Collected data
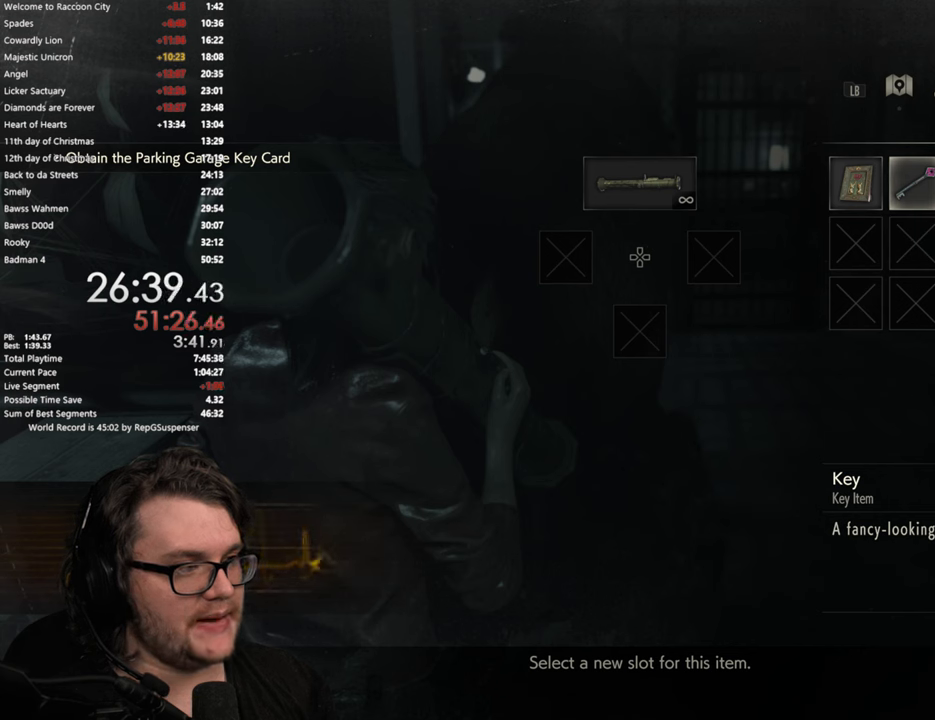
Gameplay with a controller (PlayStation layout); each line is a JSON object with the inputs held at the frame after it. "button_events" lists button changes between this image and that frame as [ms after this image, input, new state], when the widget could be followed in between (sticks are given only as held states). Not read: L1 R1.
{"buttons": ["CROSS"], "left_stick": "center", "right_stick": "center", "button_events": [[434, "CROSS", "down"]]}
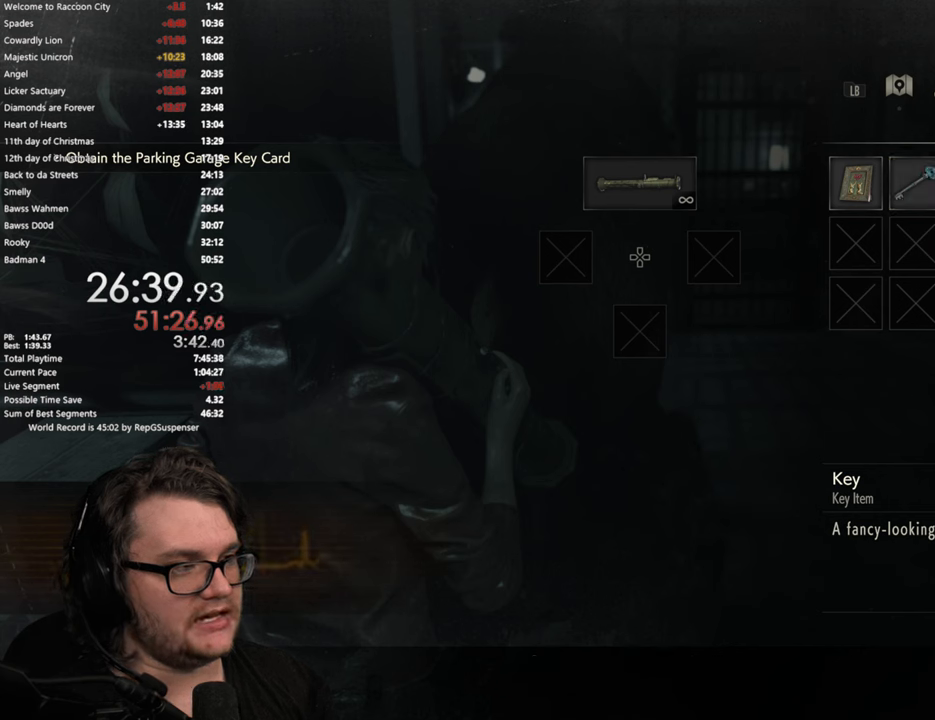
{"buttons": [], "left_stick": "center", "right_stick": "center", "button_events": [[100, "CROSS", "up"]]}
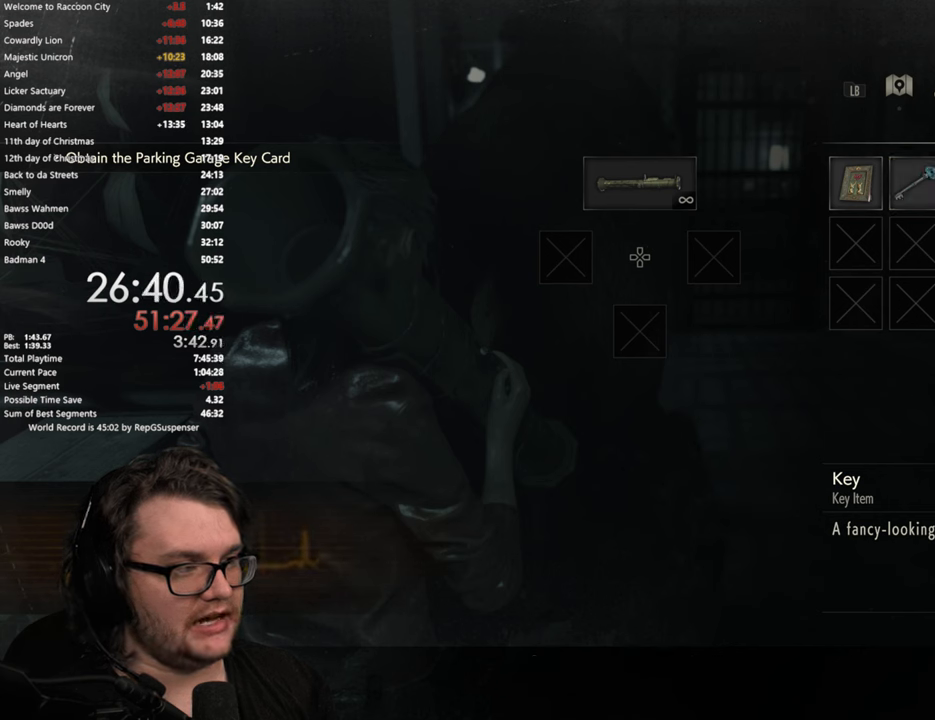
{"buttons": [], "left_stick": "center", "right_stick": "center", "button_events": []}
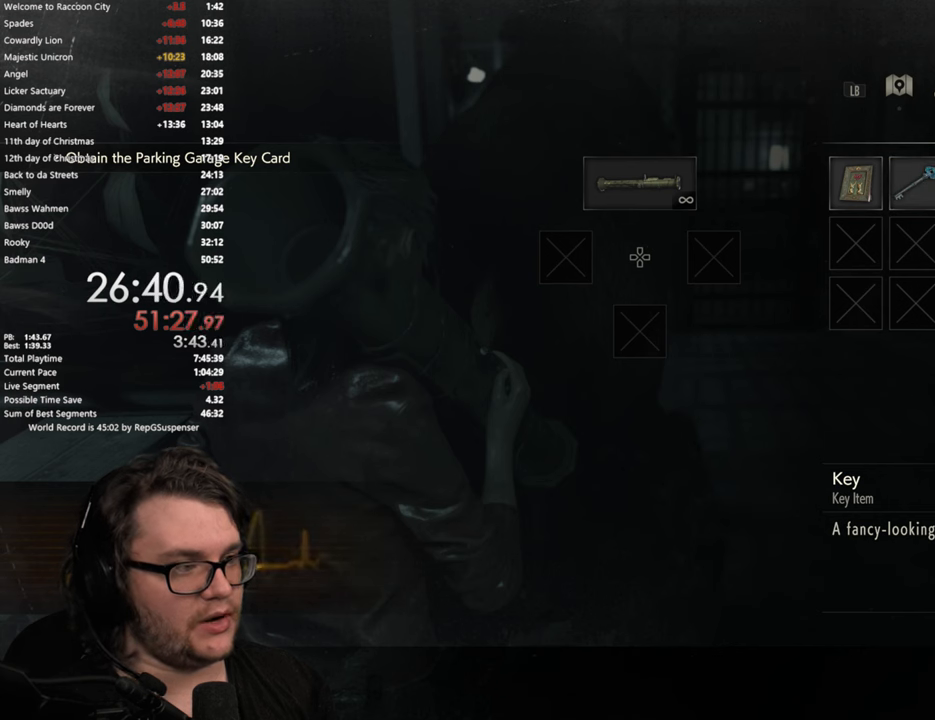
{"buttons": [], "left_stick": "center", "right_stick": "center", "button_events": []}
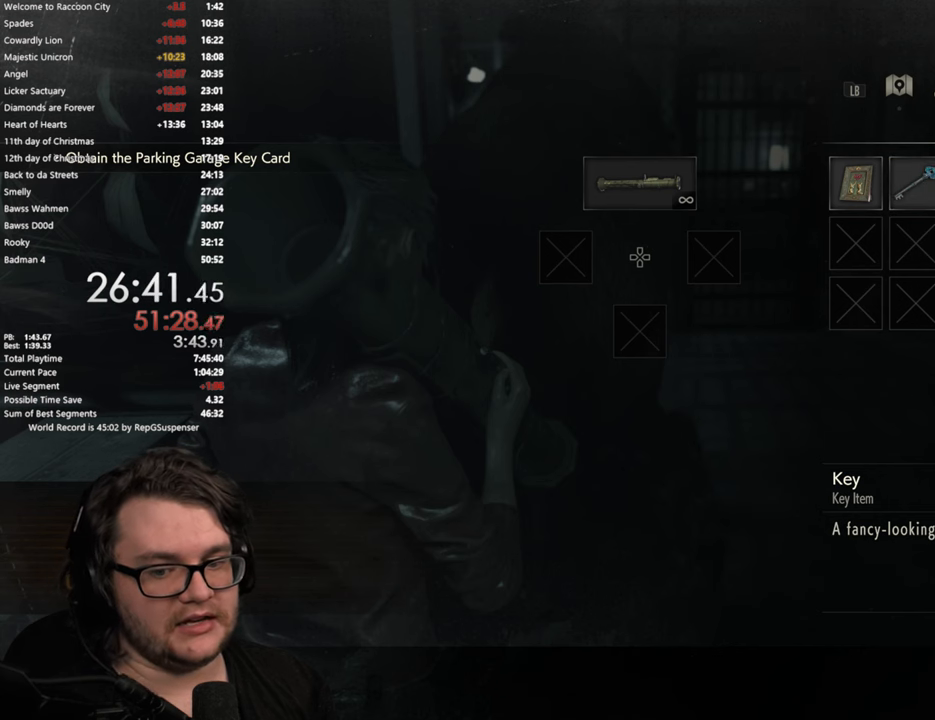
{"buttons": [], "left_stick": "center", "right_stick": "center", "button_events": []}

# What to do
Note each line above that contains "CROSS" and copy it out.

# Result for this exercise
{"buttons": ["CROSS"], "left_stick": "center", "right_stick": "center", "button_events": [[434, "CROSS", "down"]]}
{"buttons": [], "left_stick": "center", "right_stick": "center", "button_events": [[100, "CROSS", "up"]]}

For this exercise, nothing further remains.